Rashi explains that this means Sarah conceived and then gave birth. Now let us look at the first Rashi-comment on this verse.



"And Hashem had remembered Sarah" - Rashi: [The Torah] connected this passage here (to verse 17:17 above where it says that Abraham prayed for the ailing Avimelech) to teach us that whoever prays for his fellow man while he himself is in need of the same thing, he will be answered first (before his fellowman). As it places the verse "And Abraham prayed" (he was praying for Avimelech's family to be cured after God had prevented their women from giving birth) next to this verse which says "And Hashem had remembered Sarah." This means that she was remembered (i.e. conceived) even before Avimelech was cured.



This comment is based on several principles of interpretation, which must be explained. One principle is that when two sections of the Torah are placed in juxtaposition, it means that there is some meaningful connection between the two sections. The second principle is one of Biblical grammar. The past tense is used in Biblical Hebrew in two different ways. One is, for example, "vayipakod" which means "And he remembered" It has the vav hahipuch, the conversive vav, in front. It is the simple past tense. The other form is what we have in our verse, "V'Hashem pakad." This is past perfect, meaning Hashem had remembered. This implies that He had remembered even before the last recorded incident. So in our verse the Torah tells us that God had remembered (enabled Sarah to conceive) even before the last recorded event – which was Avimelech (and his wife) being cured, meaning conceiving (verse 20:18). This came after Abraham prayed for him (verse 17). So the sequence of events is: (1) Abraham prayed for Avimelech's cure, (2) Sarah conceived and (3) Avimelech's family was cured (their women conceived).

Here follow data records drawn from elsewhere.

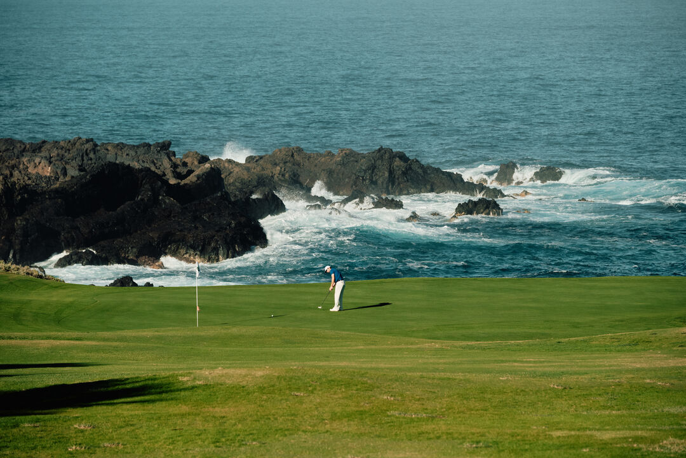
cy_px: 229
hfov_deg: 10.2
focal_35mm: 202
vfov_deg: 6.8
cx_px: 343
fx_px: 3849
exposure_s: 1/1000
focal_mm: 134.4
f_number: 5.6
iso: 200
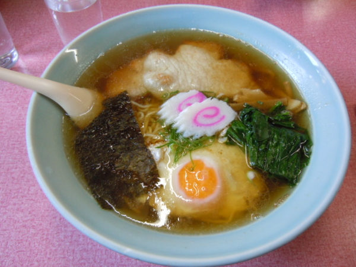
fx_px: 309
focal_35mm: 30
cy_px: 134
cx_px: 178
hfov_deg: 60.0
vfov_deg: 46.8
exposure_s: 1/40
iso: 400
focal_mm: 5.4
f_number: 3.5
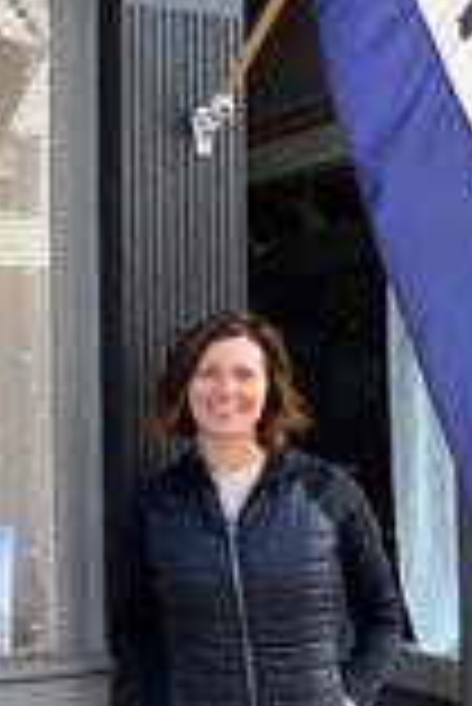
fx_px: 1354
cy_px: 301
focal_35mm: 69
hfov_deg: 18.8
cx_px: -76
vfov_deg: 29.2
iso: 32
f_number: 1.8
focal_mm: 4.25
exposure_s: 1/407
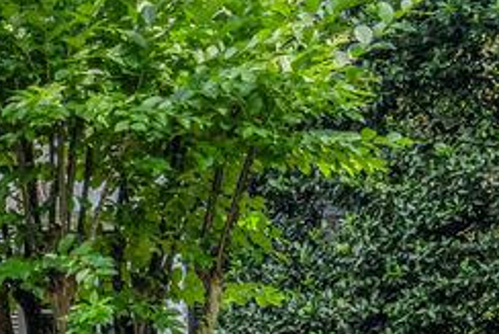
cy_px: 82
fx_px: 2892
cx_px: -554
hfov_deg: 9.2
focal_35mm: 209
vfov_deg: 6.6
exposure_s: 1/200
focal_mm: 29.5
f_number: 9
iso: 200
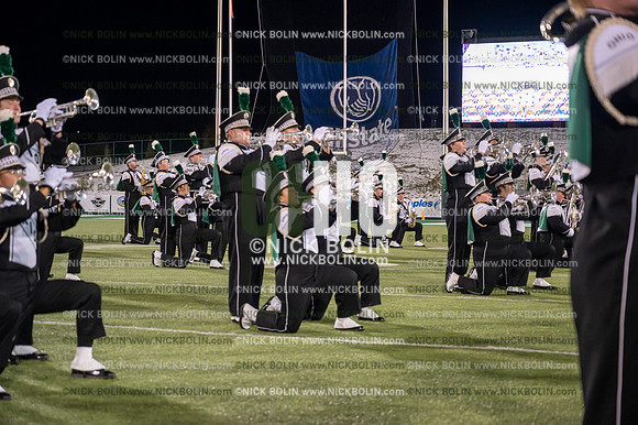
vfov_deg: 19.4
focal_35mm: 70
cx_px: 319
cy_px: 212
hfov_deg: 28.9
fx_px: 1240
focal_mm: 70
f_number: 4
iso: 3200
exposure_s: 1/640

We have explained what questions Rashi was dealing with – both the juxtaposition of the sections and the grammatical nuance of "And Hashem had remembered,"and his interpretation based on these points.

Perhaps we can gain a deeper understanding of what Rashi has taught us.



There is a basic question regarding the significance of our praying to Hashem for His help when we are in trouble. Why should our prayers asking God to intervene to help us, be of any efficacy? After all, wasn't it God who put us in this predicament to begin with? He withheld pregnancy from Sarah as well as from Avimelech's wife. What good would it be to ask Him to change our situation? We certainly don't know the considerations taken into account by God when He decided to put us in need of help. So how can we ask Him to change His decision?

The answer given is that the act of praying itself raises us to a higher spiritual level than the one we were on before our prayers. So, if we were deserving of a particular punishment or deprivation previously, perhaps now after our praying, being on our new spiritual heights, we would deserve a reprieve.

In light of this explanation for prayer in general, we can better understand Rashi.

When Abraham prayed for another person, Avimelech, someone deserving of Divine punishment, his selfless act of prayer would certainly be deserving of recognition by Hashem – even more so than the person on whose behalf he had prayed.

We see another example of Abraham's love and concern for another, even more than for himself. We see this trait in action when Abraham prays to save the city of Sodom, although God had decided to destroy it. Abraham nevertheless rushed in to intervene and save these people.

A model we must strive to emulate in our own lives as descendants of Abraham Avinu.